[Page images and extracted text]
::::
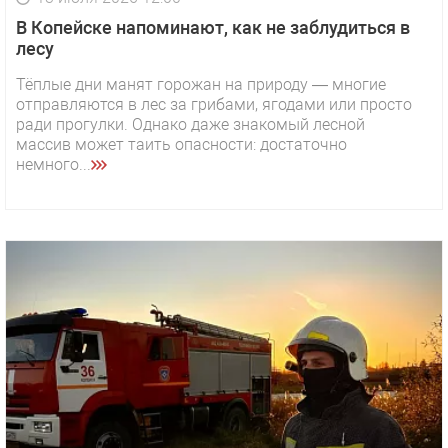
В Копейске напоминают, как не заблудиться в
лесу
Тёплые дни манят горожан на природу — многие
отправляются в лес за грибами, ягодами или просто
ради прогулки. Однако даже знакомый лесной
массив может таить опасности: достаточно
немного...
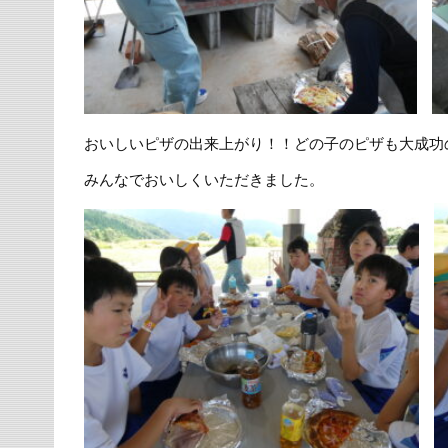
おいしいピザの出来上がり！！どの子のピザも大成功
みんなでおいしくいただきました。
::::
== Exercise brief ==
Apart from the images, the entries above must be returned without alteration.

== Response area ==
В Копейске напоминают, как не заблудиться в
лесу
Тёплые дни манят горожан на природу — многие
отправляются в лес за грибами, ягодами или просто
ради прогулки. Однако даже знакомый лесной
массив может таить опасности: достаточно
немного...
おいしいピザの出来上がり！！どの子のピザも大成功
みんなでおいしくいただきました。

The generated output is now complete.